- Archdiocese: Abidjan
- See: Abidjan
- Appointed: 19 December 1994
- Installed: 26 February 1995
- Term ended: 2 May 2006
- Predecessor: Bernard Yago
- Successor: Jean-Pierre Kutwa
- Other post: Cardinal-Priest of San Giovanni Crisostomo a Monte Sacro Alto
- Previous posts: Bishop of Man (1968–1992); Bishop of Yamoussoukro (1992–1994);

Orders
- Ordination: 20 July 1953 by Jean-Baptiste Boivin
- Consecration: 3 October 1968 by Bernard Yago
- Created cardinal: 21 February 2001
- Rank: Cardinal-Priest

Personal details
- Born: 2 March 1926 Monga, Ivory Coast
- Died: 9 June 2014 (aged 88) Paris, France
- Denomination: Roman Catholic
- Motto: être tout à tous
- Coat of arms: Bernard Agré's coat of arms

= Bernard Agré =

Ivorian Catholic prelate

Bernard Agré (2 March 1926 – 9 June 2014) was an Ivorian Catholic prelate who served as Archbishop of Abidjan from 1994 to 2006. He was made a cardinal in 2001.

==Biography==
He was born in Monga, Côte d'Ivoire. He was educated at the Seminary of Bingerville where he studied philosophy, then the Major Seminary of Quidah, Dahomey, now Benin (theology) then finally from 1957 to 1960 at the Pontifical Urbaniana University in Rome where he earned a doctorate summa cum laude in theology.

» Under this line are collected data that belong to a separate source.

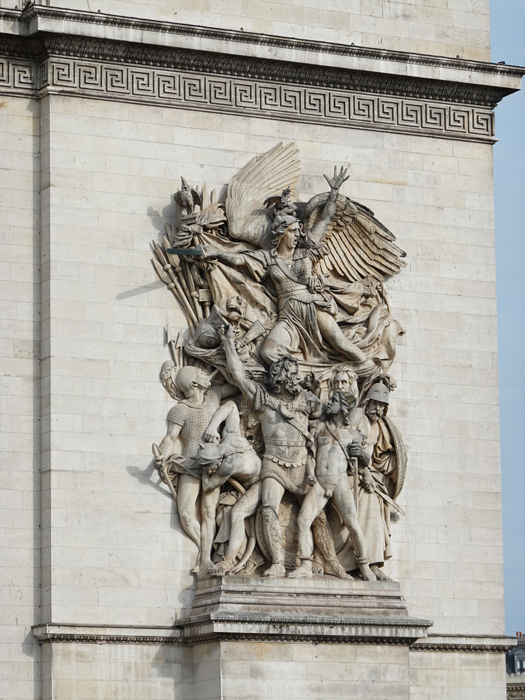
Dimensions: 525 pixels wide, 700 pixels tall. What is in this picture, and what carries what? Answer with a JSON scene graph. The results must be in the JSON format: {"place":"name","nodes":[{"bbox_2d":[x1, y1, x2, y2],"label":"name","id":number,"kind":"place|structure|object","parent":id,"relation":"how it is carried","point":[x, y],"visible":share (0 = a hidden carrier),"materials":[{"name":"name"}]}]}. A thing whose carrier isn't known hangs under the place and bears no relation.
{"place":"outdoors","nodes":[
{"label":"outdoors","id":0,"kind":"place"},
{"bbox_2d":[0,0,513,699],"label":"monument","id":1,"kind":"structure","parent":0,"point":[183,131],"materials":[{"name":"stone"}]},
{"bbox_2d":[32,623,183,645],"label":"molding","id":2,"kind":"object","parent":1,"relation":"attached to","point":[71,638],"visible":0.56,"materials":[{"name":"stone"}]},
{"bbox_2d":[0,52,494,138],"label":"frieze","id":3,"kind":"object","parent":1,"relation":"attached to","point":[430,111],"visible":0.69,"materials":[{"name":"grey stone"}]},
{"bbox_2d":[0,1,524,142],"label":"cornice","id":4,"kind":"structure","parent":1,"relation":"attached to","point":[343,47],"materials":[{"name":"stone"}]},
{"bbox_2d":[151,146,409,584],"label":"sculpture group","id":5,"kind":"object","parent":1,"relation":"attached to","point":[254,563],"visible":0.57},
{"bbox_2d":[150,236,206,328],"label":"spears","id":6,"kind":"object","parent":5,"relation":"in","point":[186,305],"visible":0.56,"materials":[{"name":"brown"}]},
{"bbox_2d":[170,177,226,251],"label":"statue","id":7,"kind":"object","parent":5,"relation":"attached to","point":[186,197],"visible":0.84,"materials":[{"name":"grey stone"}]},
{"bbox_2d":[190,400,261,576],"label":"statue","id":8,"kind":"object","parent":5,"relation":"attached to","point":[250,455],"visible":0.92,"materials":[{"name":"beige stone"}]},
{"bbox_2d":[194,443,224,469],"label":"helmet","id":9,"kind":"object","parent":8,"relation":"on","point":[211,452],"visible":0.93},
{"bbox_2d":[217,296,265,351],"label":"figure","id":10,"kind":"object","parent":5,"relation":"on","point":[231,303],"visible":0.91},
{"bbox_2d":[189,155,405,366],"label":"winged statue","id":11,"kind":"object","parent":5,"relation":"attached to","point":[300,286],"visible":0.96,"materials":[{"name":"beige stone"}]},
{"bbox_2d":[165,247,202,255],"label":"sword","id":12,"kind":"object","parent":11,"relation":"in","point":[173,250],"visible":0.91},
{"bbox_2d":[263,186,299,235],"label":"helmet","id":13,"kind":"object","parent":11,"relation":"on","point":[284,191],"visible":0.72,"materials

He was ordained to the priesthood on 20 July 1953, Bishop Jean Baptiste Boivin, S.M.A. Fr Agré served as a vicar in Dabou, teacher and director of the school, 1953–1956. Rector of the pre-seminary in Bingerville, 1956–1957. Pastor of Notre Dame in Treichville, 1960–1962. He was created Domestic prelate on 8 December. He also served as vicar general of Abidjan, in charge of private education and of the Seminaries, 1963–1968.

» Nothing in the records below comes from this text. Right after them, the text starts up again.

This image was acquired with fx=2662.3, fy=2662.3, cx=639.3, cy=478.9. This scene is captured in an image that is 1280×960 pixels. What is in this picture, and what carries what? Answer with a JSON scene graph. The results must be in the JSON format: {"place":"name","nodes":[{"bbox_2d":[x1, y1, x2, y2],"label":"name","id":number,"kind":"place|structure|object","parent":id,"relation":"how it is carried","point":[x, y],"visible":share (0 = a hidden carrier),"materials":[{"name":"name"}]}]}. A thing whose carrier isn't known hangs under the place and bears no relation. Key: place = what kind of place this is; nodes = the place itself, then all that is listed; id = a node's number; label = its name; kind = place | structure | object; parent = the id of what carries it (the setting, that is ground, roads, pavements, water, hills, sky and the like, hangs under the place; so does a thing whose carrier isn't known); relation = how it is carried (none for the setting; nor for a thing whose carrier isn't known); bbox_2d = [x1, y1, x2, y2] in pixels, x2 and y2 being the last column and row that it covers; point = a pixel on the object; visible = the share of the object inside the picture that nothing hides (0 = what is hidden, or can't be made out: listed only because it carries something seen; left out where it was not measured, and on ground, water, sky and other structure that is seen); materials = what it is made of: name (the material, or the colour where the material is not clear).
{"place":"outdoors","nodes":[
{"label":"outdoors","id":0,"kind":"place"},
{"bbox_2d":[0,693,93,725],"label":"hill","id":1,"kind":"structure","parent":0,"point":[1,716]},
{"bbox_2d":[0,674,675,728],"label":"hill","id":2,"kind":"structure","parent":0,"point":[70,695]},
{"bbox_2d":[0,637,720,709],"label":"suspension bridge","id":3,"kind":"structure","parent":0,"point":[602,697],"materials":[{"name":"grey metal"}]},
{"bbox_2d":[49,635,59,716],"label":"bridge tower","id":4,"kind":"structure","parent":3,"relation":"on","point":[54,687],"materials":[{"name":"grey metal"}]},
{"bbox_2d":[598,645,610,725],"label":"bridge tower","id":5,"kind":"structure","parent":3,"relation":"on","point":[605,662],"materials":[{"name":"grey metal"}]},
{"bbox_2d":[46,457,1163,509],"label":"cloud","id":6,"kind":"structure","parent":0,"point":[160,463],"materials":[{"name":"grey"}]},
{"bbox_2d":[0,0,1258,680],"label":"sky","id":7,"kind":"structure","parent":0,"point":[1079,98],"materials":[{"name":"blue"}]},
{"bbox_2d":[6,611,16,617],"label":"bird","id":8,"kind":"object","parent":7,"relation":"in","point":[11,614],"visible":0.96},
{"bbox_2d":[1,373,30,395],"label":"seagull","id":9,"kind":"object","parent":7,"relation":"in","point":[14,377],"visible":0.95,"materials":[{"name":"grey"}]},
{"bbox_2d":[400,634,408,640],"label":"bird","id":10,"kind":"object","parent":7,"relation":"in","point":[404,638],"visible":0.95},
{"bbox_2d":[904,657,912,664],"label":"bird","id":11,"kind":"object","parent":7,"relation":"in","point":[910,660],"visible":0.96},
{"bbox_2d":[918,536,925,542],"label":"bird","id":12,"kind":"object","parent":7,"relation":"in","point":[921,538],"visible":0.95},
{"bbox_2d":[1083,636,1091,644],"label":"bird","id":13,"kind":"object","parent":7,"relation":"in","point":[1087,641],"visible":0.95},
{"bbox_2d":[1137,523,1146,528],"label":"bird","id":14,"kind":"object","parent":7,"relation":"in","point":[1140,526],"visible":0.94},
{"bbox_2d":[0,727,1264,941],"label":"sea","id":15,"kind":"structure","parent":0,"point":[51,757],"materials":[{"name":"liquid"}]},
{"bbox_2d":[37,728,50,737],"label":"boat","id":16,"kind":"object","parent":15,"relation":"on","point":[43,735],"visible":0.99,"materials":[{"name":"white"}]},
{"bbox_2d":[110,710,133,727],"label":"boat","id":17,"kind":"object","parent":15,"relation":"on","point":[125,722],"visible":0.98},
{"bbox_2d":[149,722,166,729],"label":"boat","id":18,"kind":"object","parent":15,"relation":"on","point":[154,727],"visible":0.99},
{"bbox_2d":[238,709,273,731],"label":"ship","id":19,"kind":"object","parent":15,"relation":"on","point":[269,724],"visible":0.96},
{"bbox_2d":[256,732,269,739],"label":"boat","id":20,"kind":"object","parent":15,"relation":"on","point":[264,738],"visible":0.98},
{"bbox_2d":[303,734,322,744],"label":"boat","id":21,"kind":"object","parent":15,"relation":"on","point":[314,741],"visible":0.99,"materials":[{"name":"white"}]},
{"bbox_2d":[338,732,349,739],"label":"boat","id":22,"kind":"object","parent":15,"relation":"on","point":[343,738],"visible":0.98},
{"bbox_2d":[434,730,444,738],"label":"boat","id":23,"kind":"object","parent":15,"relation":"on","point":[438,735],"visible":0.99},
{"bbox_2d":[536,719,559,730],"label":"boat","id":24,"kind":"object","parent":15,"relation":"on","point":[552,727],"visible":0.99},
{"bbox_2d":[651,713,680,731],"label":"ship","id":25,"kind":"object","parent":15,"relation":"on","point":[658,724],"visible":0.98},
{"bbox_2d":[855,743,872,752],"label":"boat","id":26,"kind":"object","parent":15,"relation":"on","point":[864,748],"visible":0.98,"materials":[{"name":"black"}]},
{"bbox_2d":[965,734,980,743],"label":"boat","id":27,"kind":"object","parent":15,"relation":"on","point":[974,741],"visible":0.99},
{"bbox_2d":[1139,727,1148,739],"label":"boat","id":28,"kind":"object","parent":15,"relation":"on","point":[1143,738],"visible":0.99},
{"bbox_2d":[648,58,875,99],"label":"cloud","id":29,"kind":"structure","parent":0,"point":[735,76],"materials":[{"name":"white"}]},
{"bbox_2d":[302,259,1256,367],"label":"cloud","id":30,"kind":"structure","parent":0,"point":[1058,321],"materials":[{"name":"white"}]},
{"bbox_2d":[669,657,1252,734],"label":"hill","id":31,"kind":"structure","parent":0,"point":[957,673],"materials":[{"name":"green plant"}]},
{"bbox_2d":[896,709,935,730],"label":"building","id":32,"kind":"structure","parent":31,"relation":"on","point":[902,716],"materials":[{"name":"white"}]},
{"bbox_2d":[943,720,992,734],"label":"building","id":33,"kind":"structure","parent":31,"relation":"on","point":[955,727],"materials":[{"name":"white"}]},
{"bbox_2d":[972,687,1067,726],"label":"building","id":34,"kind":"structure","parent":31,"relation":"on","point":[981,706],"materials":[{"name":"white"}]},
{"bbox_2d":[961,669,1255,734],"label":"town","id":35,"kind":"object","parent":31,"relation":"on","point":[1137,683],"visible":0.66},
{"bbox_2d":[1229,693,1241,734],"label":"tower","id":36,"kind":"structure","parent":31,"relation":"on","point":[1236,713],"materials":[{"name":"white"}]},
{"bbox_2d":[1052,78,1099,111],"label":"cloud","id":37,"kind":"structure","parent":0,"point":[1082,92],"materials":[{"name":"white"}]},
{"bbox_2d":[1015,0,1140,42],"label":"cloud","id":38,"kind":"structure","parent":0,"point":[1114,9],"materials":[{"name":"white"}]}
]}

He was appointed bishop of Man on 8 June 1968 by Pope Paul VI. He served as president of the Regional Episcopal Conference of Western Africa, 1985–1991. Transferred to see of Yamoussoukro, 6 March 1992. Promoted to metropolitan see of Abidjan, 19 December 1994. He was created Cardinal-Priest of San Giovanni Crisostomo a Monte Sacro Alto on 21 February 2001 by Pope John Paul II.

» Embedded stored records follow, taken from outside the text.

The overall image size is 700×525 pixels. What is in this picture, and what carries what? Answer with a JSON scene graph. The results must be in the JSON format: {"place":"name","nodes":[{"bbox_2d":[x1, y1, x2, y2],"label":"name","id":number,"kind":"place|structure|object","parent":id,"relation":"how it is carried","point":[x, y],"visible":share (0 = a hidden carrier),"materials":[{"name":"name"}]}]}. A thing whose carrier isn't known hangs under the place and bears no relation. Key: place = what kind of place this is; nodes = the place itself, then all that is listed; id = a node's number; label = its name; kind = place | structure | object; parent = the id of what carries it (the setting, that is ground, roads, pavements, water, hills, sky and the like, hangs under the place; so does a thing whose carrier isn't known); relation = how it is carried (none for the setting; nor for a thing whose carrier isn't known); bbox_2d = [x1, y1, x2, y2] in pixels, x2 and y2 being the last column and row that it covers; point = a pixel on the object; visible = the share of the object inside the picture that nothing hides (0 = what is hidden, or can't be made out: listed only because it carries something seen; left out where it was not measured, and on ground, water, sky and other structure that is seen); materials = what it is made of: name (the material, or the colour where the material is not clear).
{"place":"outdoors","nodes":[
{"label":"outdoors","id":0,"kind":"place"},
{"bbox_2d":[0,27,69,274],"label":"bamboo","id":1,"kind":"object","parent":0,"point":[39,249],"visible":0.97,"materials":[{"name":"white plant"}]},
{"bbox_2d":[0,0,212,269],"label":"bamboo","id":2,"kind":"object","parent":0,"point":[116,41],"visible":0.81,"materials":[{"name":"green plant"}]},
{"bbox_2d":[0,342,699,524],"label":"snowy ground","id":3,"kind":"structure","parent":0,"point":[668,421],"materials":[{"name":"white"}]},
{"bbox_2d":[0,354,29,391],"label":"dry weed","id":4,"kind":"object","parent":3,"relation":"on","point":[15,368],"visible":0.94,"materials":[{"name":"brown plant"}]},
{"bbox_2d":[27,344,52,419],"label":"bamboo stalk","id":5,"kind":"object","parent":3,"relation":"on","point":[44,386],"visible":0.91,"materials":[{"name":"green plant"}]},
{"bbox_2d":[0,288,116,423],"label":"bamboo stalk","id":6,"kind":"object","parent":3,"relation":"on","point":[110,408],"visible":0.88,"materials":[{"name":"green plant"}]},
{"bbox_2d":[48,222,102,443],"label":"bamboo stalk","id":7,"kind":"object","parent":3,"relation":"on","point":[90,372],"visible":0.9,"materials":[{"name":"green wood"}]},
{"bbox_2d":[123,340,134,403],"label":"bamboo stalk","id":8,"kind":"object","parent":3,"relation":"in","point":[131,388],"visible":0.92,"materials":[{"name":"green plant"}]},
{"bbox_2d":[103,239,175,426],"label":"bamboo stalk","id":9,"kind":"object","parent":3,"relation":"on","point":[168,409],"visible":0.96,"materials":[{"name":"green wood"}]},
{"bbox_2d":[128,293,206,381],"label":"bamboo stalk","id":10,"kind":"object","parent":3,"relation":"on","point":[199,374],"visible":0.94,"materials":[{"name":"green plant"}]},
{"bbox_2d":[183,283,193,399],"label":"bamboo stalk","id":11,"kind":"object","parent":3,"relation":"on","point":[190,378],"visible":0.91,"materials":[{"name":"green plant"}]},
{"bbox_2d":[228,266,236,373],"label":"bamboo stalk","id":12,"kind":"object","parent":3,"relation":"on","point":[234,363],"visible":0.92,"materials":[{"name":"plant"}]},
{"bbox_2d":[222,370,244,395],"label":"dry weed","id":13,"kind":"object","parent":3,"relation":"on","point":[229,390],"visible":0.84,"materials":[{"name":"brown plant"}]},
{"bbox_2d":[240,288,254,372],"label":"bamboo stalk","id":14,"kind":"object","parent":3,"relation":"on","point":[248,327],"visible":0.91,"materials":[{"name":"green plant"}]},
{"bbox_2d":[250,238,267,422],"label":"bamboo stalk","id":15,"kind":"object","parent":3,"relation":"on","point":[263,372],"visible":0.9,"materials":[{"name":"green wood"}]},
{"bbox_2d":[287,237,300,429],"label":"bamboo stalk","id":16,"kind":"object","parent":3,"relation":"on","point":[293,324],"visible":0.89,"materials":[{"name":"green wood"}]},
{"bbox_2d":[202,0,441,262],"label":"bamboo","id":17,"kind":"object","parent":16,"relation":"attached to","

As a cardinal under the age of 80 Agré was one of the cardinal electors who participated in the 2005 papal conclave that selected Pope Benedict XVI. His resignation from the pastoral government of the archdiocese was accepted on 2 May 2006, in conformity to canon 401 § 1 of the Code of Canon Law.

He was a member of the Mbatto people. Agré died in Paris on 9 June 2014.